Your answer must be the line holding "3. John Lawrence ALovera" followed by every later line through the end of the entries, exactly as written.

BEGIN LISTED RECORDS

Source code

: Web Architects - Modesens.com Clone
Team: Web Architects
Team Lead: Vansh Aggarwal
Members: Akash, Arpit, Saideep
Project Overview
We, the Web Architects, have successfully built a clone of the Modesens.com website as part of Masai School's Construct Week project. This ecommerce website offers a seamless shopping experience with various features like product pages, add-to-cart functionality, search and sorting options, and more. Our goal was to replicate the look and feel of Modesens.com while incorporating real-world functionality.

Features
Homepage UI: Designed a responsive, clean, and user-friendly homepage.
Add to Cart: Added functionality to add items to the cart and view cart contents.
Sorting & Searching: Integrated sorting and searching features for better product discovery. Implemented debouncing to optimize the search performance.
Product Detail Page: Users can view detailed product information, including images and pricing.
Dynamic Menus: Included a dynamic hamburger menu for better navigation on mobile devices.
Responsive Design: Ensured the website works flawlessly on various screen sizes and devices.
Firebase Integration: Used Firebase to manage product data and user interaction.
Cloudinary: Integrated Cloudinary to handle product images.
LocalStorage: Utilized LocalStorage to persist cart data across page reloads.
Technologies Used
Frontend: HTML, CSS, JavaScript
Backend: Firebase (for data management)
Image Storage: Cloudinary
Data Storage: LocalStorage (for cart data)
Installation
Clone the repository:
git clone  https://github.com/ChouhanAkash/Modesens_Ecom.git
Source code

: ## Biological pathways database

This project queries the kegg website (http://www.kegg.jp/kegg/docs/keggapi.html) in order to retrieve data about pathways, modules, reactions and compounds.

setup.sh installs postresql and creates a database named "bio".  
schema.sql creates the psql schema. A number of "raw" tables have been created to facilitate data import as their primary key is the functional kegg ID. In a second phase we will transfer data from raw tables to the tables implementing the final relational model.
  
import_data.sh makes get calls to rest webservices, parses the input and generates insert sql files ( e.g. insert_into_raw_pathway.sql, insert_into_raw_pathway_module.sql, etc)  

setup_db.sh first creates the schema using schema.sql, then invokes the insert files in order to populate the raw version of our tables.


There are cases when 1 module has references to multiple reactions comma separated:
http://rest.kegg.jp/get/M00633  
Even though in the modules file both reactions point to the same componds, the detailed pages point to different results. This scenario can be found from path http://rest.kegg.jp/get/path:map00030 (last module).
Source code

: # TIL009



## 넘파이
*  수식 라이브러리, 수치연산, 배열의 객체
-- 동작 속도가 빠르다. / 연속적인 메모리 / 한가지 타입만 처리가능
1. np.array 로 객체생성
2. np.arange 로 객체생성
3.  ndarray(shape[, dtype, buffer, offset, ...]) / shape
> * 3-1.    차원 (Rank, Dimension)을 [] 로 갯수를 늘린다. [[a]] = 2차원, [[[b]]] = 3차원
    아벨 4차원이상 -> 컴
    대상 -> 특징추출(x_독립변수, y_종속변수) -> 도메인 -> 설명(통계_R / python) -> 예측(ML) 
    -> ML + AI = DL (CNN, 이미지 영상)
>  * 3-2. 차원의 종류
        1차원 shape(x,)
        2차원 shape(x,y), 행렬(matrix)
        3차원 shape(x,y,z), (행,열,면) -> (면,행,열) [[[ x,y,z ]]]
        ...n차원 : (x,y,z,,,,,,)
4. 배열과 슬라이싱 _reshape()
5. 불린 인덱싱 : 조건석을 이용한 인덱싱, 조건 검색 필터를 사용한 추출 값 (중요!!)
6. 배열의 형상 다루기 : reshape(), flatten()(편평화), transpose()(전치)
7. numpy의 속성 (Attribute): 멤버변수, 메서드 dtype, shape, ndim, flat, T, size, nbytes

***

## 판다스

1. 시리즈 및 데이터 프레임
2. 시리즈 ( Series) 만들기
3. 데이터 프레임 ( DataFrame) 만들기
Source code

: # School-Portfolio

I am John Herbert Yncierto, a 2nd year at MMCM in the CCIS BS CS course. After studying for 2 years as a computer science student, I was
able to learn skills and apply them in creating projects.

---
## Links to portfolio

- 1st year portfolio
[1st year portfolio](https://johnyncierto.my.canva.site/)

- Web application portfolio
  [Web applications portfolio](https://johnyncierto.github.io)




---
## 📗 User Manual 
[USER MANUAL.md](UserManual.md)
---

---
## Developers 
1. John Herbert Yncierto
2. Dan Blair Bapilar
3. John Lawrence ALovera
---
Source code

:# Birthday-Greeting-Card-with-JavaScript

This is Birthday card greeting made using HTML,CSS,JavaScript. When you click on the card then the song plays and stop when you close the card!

END LISTED RECORDS

WRITTEN RESPONSE
3. John Lawrence ALovera
---
Source code

:# Birthday-Greeting-Card-with-JavaScript

This is Birthday card greeting made using HTML,CSS,JavaScript. When you click on the card then the song plays and stop when you close the card!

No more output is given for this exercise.